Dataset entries
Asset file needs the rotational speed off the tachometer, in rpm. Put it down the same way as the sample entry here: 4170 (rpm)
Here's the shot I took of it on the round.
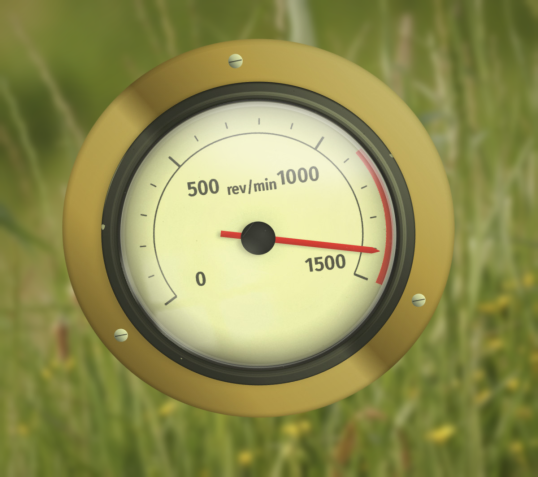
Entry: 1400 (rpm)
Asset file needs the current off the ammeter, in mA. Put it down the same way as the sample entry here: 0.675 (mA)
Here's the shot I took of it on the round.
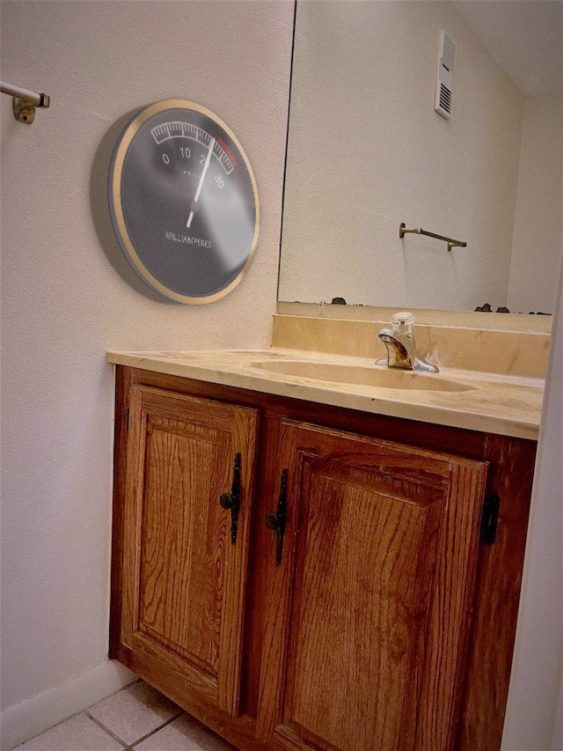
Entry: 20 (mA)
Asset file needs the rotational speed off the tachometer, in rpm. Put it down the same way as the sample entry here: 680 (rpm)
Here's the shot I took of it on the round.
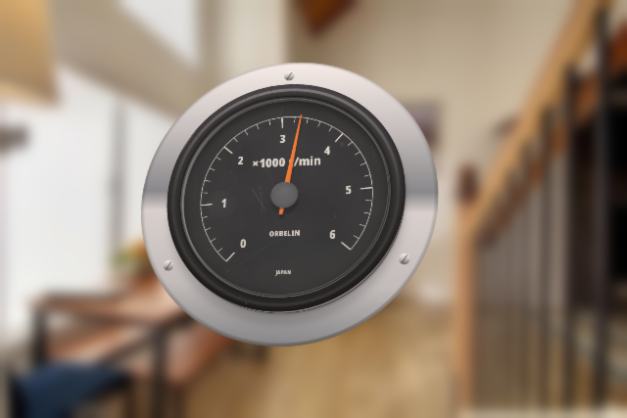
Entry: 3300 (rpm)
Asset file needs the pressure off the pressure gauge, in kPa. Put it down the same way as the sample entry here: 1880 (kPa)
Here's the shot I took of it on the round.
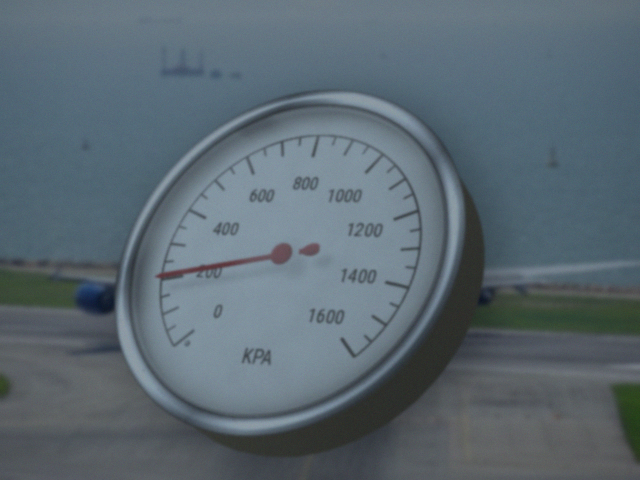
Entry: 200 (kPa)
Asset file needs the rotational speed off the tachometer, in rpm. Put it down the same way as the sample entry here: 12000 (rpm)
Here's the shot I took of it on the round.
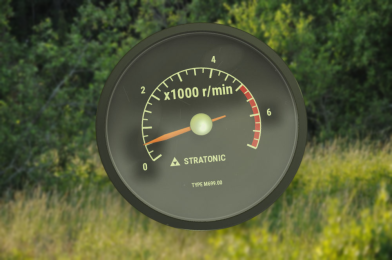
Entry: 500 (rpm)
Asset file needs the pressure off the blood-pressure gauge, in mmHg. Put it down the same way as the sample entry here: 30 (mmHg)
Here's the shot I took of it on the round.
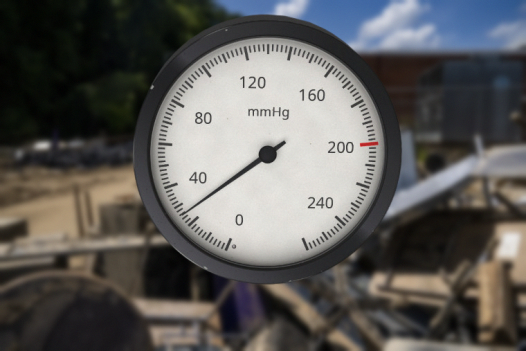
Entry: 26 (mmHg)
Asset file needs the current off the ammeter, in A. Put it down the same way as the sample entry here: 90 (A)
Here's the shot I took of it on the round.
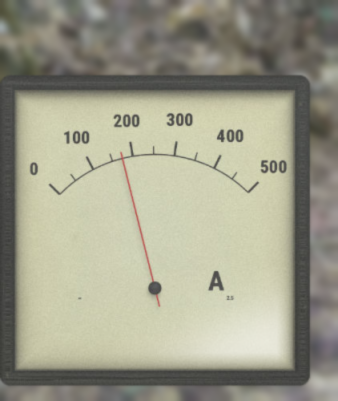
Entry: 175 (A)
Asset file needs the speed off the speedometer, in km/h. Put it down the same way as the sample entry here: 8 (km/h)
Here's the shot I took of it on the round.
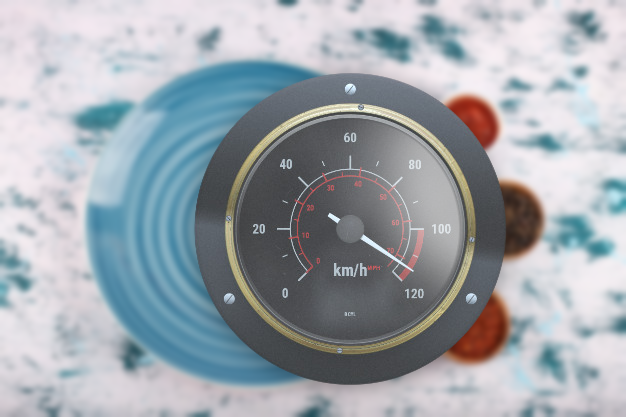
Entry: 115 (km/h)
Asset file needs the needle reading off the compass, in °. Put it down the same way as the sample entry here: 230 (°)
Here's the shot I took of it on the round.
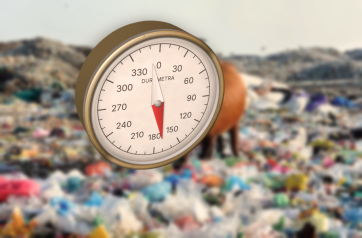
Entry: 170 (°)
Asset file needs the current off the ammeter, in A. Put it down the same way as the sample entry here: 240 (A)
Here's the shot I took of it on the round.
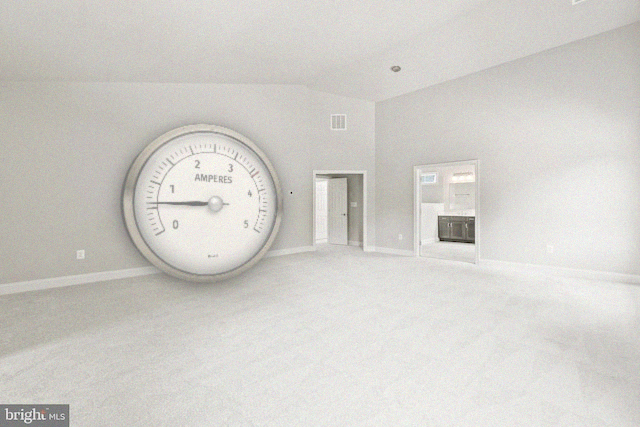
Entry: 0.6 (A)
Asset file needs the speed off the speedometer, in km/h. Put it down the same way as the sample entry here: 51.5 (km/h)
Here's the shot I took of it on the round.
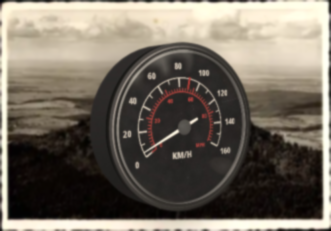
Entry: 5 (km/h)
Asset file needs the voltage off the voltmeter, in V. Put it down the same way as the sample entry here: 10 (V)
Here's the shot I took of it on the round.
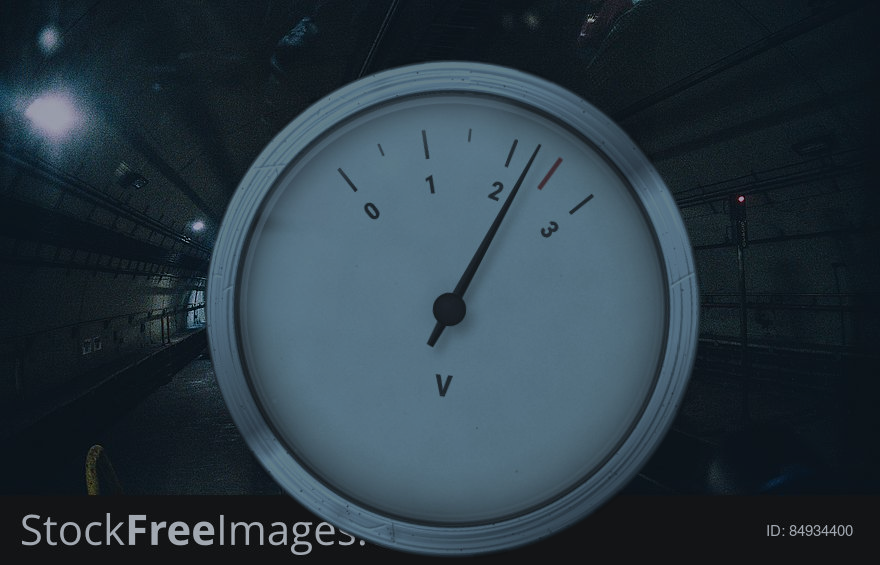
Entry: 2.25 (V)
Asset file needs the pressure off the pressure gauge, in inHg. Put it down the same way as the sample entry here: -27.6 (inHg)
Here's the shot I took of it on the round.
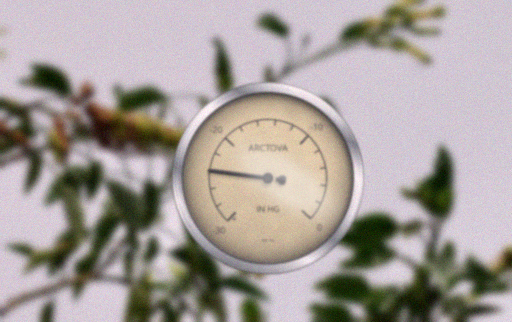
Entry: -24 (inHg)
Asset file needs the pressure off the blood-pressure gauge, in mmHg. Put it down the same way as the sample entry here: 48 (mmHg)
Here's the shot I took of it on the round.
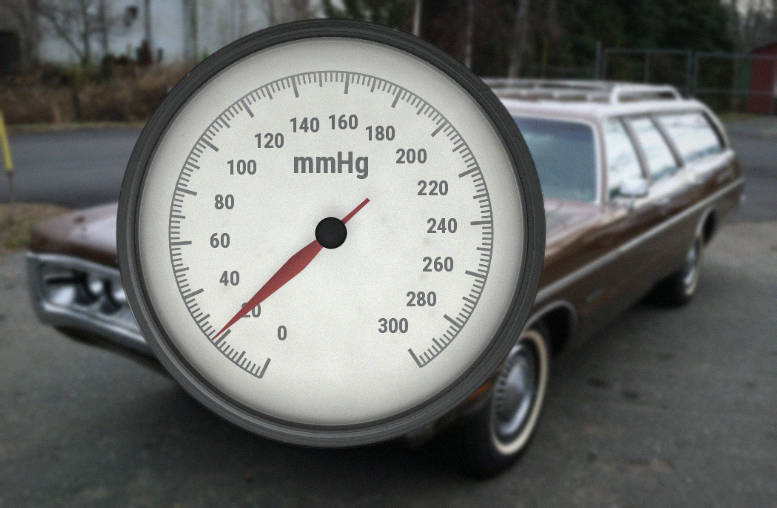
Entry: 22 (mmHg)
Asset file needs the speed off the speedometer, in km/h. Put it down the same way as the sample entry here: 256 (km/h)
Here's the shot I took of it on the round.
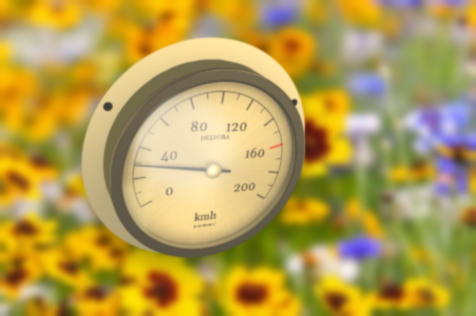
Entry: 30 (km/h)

» **What you need to do**
Pick out every line of the entries above that contains the word "current", and copy each one.

» **Response to the exercise**
Asset file needs the current off the ammeter, in mA. Put it down the same way as the sample entry here: 0.675 (mA)
Asset file needs the current off the ammeter, in A. Put it down the same way as the sample entry here: 90 (A)
Asset file needs the current off the ammeter, in A. Put it down the same way as the sample entry here: 240 (A)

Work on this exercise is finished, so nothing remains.